For the 12-month period ending August 11, 2022, the airport had 42,705 aircraft operations, an average of 117 per day. It includes 93% general aviation, 7% air taxi, and <1% military. For the same time period, 19 aircraft were based at the airport: 18 single-engine airplanes and 1 helicopter. These numbers are down from 71,980 movements and 24 based aircraft in 2008.

The airport has a fixed-base operator that sells fuel, including both avgas and jet fuel. Limited services are available.

The airport received $90,000 from the Federal Aviation Administration in 2022 to rebuild three taxiways.

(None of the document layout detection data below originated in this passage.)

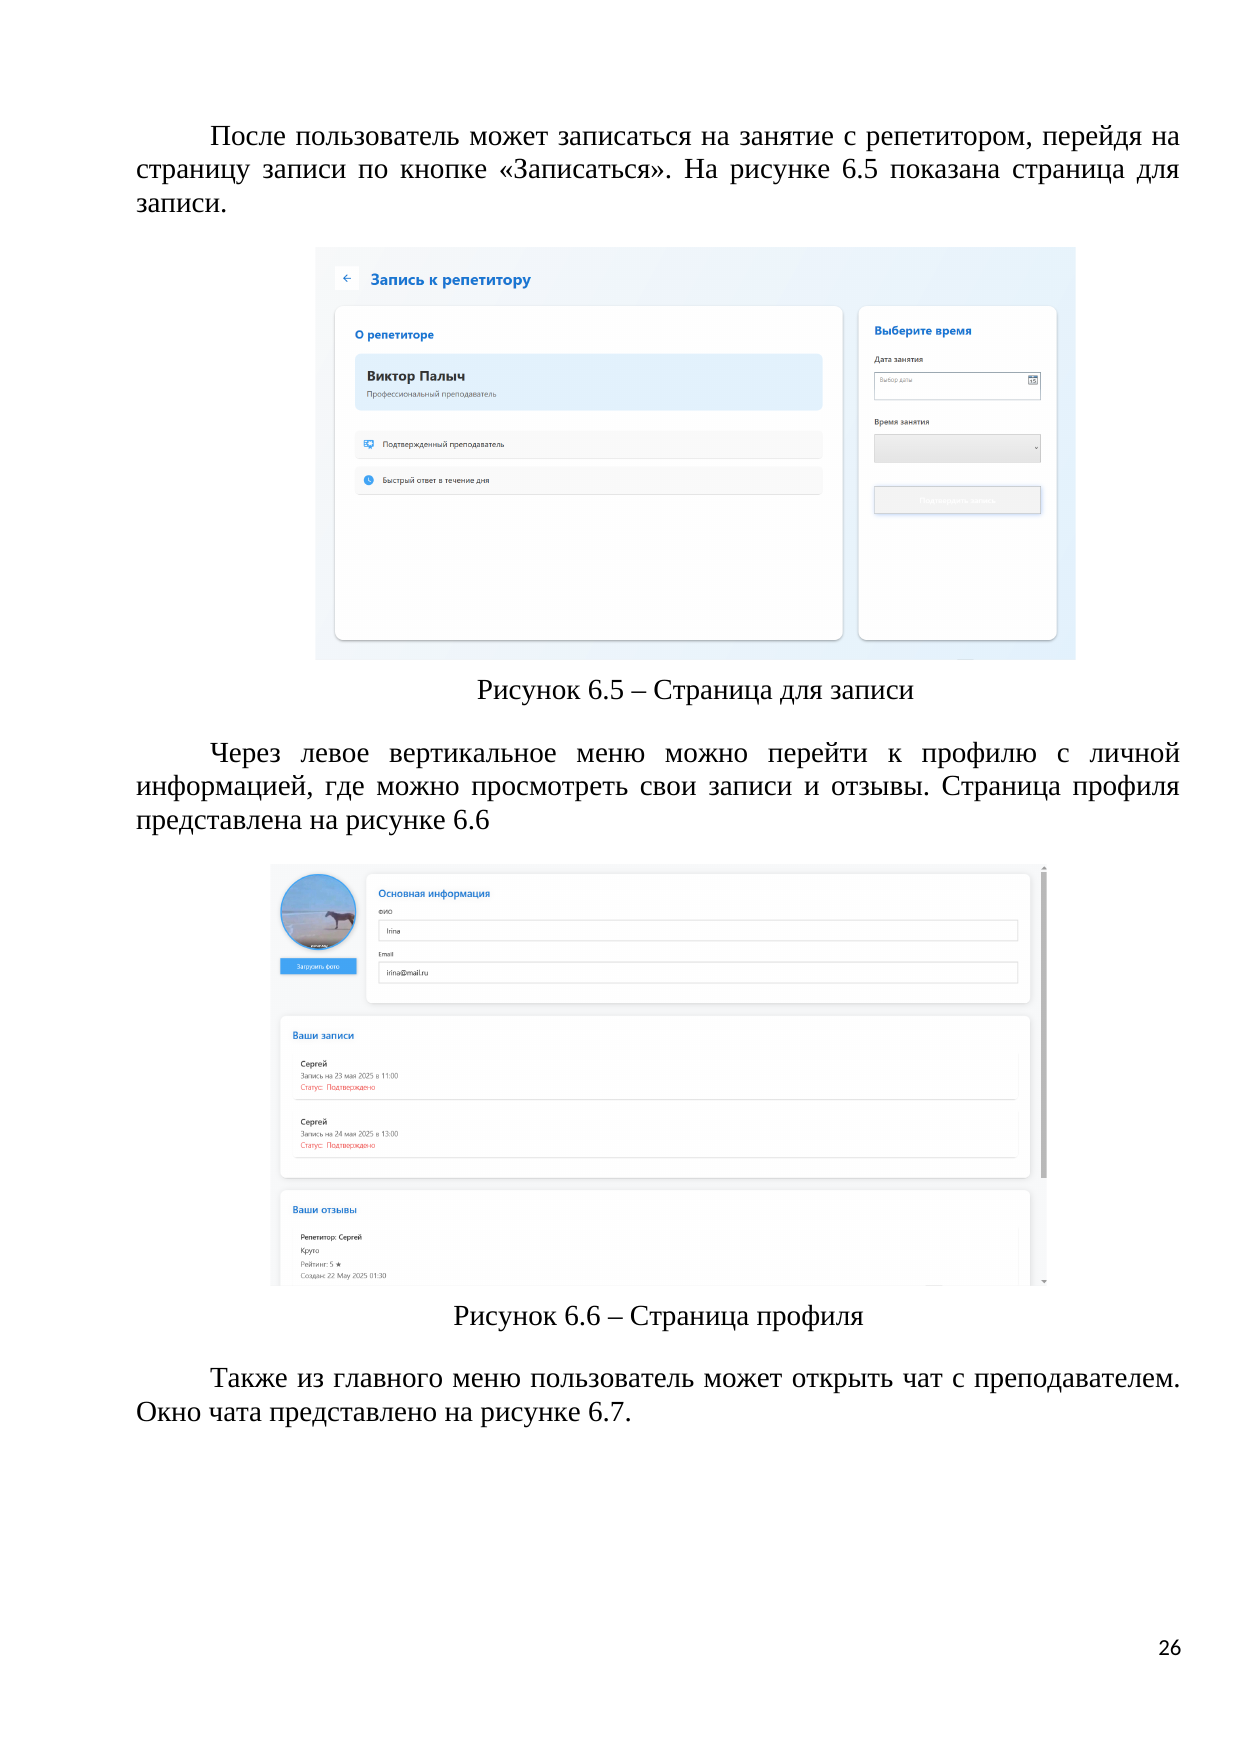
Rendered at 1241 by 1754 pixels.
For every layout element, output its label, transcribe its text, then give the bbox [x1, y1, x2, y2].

text После пользователь может записаться на занятие с репетитором, перейдя на страницу записи по кнопке «Записаться». На рисунке 6.5 показана страница для записи. [136, 118, 1181, 219]
text Через левое вертикальное меню можно перейти к профилю с личной информацией, где можно просмотреть свои записи и отзывы. Страница профиля представлена на рисунке 6.6 [136, 735, 1181, 835]
picture [315, 247, 1076, 660]
text Рисунок 6.6 ‒ Страница профиля [136, 1298, 1181, 1331]
picture [270, 864, 1047, 1286]
text Рисунок 6.5 ‒ Страница для записи [136, 672, 1181, 706]
list Также из главного меню пользователь может открыть чат с преподавателем. Окно чата представлено на рисунке 6.7. [136, 1360, 1181, 1427]
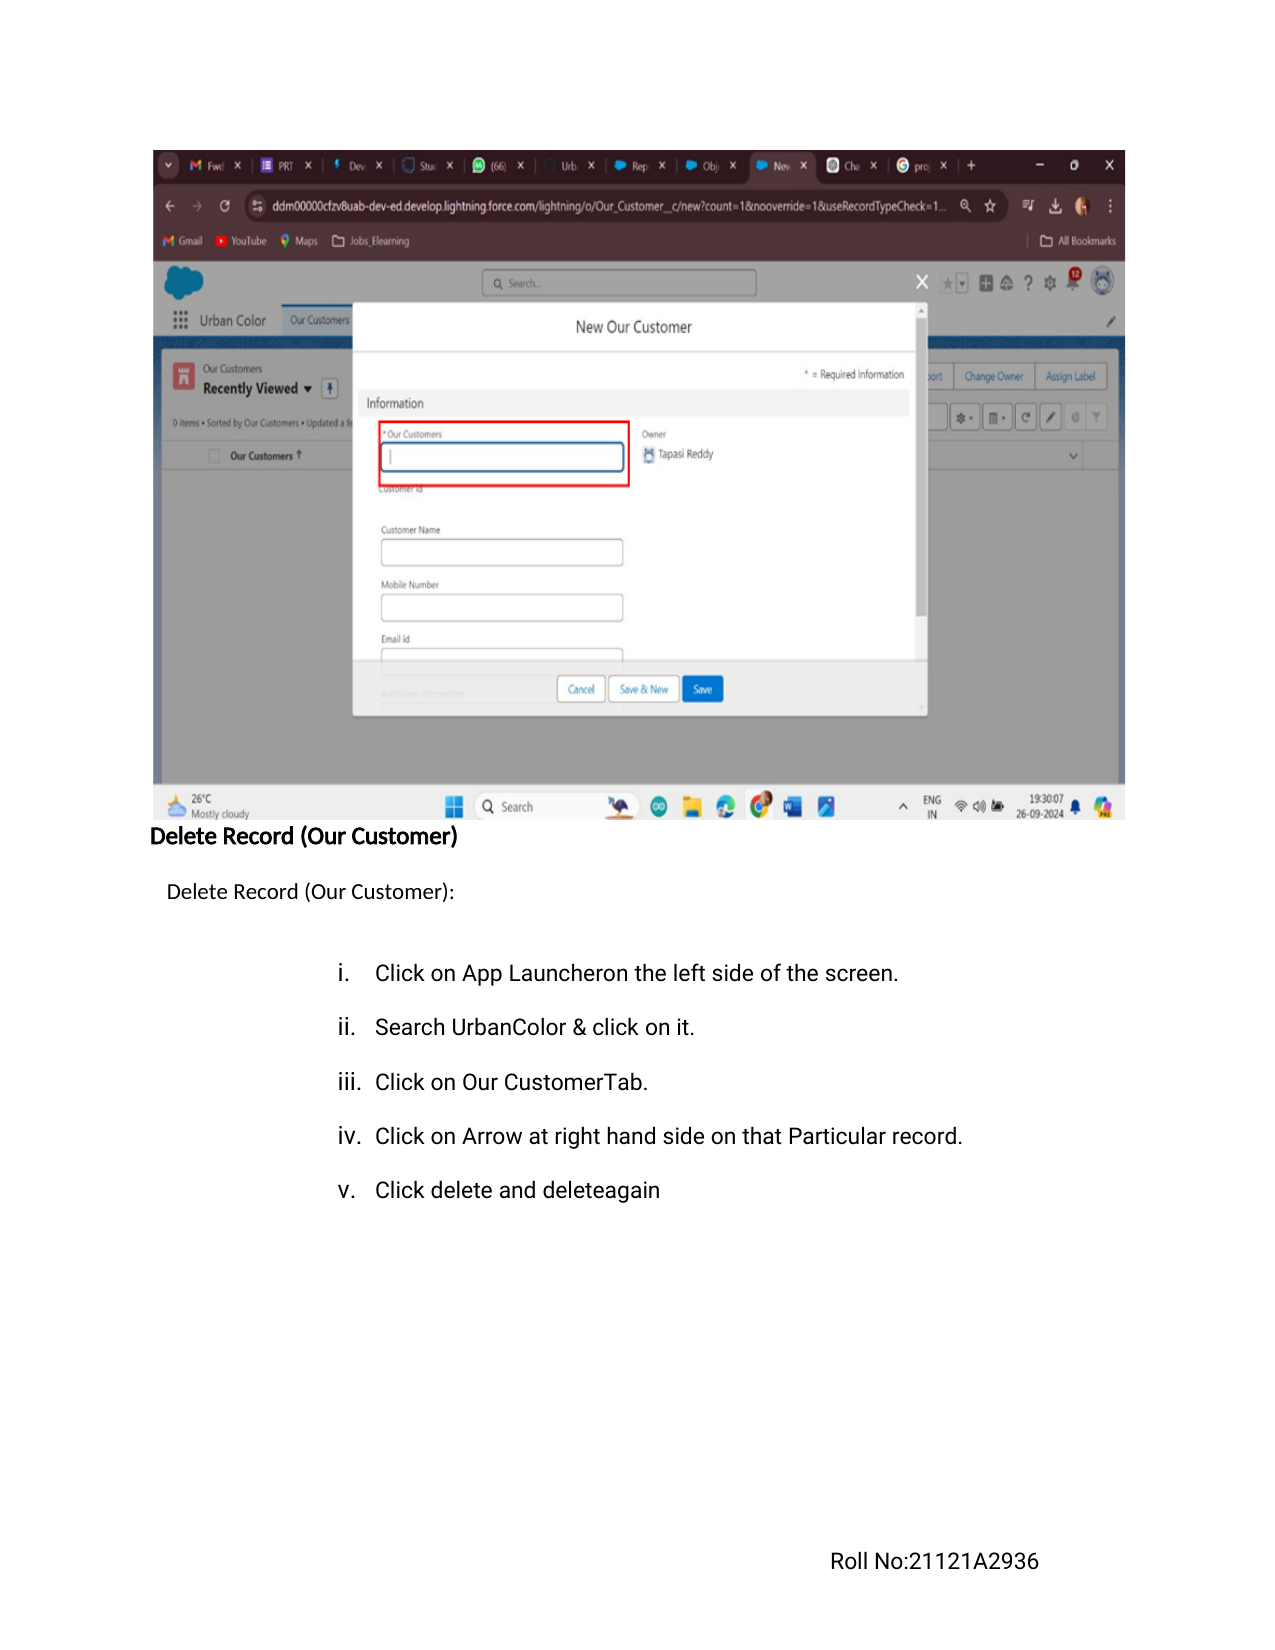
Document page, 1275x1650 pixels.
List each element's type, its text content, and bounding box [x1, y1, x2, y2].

list Click delete and deleteagain [337, 1175, 1125, 1204]
list Click on Our CustomerTab. [337, 1067, 1125, 1096]
list Click on Arrow at right hand side on that Particular record. [337, 1121, 1125, 1150]
list Click on App Launcheron the left side of the screen. [337, 958, 1125, 987]
text Delete Record (Our Customer) [150, 820, 1125, 850]
text Delete Record (Our Customer): [167, 877, 1125, 905]
list Search UrbanColor & click on it. [337, 1012, 1125, 1042]
picture [150, 150, 1125, 820]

== Accidents and incidents ==

- On 23 August 1979, a Piper Navajo crashed while attempting to land at the airport, killing the pilot.
- On 4 October 1982, a Beechcraft Baron crashed while landing at the airport, injuring the four occupants. The pilot had mistakenly believed he was landing at the Putnam County Airport.
- On July 30, 2000, a Piper PA-24 impacted terrain while on approach to the Bluffton Airport. An airport employee who witnessed the accident said the pilot had made calls inquiring which runway was in use while on approach to the airport. Soon after, a van pulled up to inform the employee that the aircraft had crashed; there had been no distress call. Another witness reported that they had seen the aircraft approaching the airport when it had abruptly banked right and entered a vertical dive from an altitude of 300-500 feet, which they determined was too low for the aircraft's position on the approach. The probable cause of the accident was found to be the pilot's improper fuel calculations, which resulted in fuel exhaustion, as well as his abrupt maneuver during a forced landing, which resulted in an inadvertent stall.
- On August 3, 2002, a Piper PA-32 Cherokee Six was substantially damaged during a forced landing near the Bluffton Airport. After flying into another airport the day before and getting fuel, the pilot noticed that the fuel gauge for the right outboard tank indicated empty and the gauge for the right main tank indicated approximately 2/3. The pilot proceeded with a normal runup and found no anomalies; at that point, the fuel gauges indicated full. After a number of flights during the day, while on his last approach into Bluffton, the engine began running rough and subsequently died. The pilot selected a different fuel tank and made several unsuccessful attempts to troubleshoot the problem and restart the engine. He activated the lights for the airport, and turned directly towards the runway, but he subsequently decided he did not have enough altitude to make it to the airport and landed in a soybean field. All but one fuel tank were found to be at least 3/4 full, and the pilot reported he had used different fuel tanks on each of his three flights that day. The probable cause of the accident was found to be the pilot's fuel mismanagement with his failure to position the fuel selector to the proper tank which resulted in engine fuel starvation.
- On December 27, 2003, a Cessna 172R Skyhawk was substantially damaged while landing at the Bluffton Airport. The pilot reported that, during landing, the airplane was hit by an "unexpected wind gust." The airplane was lifted upward and then impacted the runway "very hard." The airplane then bounced and came to rest on the nose wheel first, causing the landing gear strut to bend and the propeller to impact the runway. The probable cause of the accident was found to be the pilot's improper flare and inadequate recovery from a bounced landing.
- On August 6, 2009, a Cessna 172S Skyhawk was damaged on landing at the Bluffton Airport. The airplane experienced a hard landing after encountering a gust of wind just prior to the landing flare during a student solo flight. The student pilot reported that, during the touchdown, the left main landing gear and nose landing gear impacted the runway. Unknown that the airplane was damaged, the student pilot executed a touch-and-go and flew the airplane back to his home airport. The probable cause of the accident was found to be the student pilot's failure to compensate for wind conditions and maintain aircraft control during the landing.
- On June 13, 2022, a Cessna 172 Skyhawk crashed just south of the Bluffton Airport. The pilot lost control of the aircraft, crashed into a field nose first, and flipped over.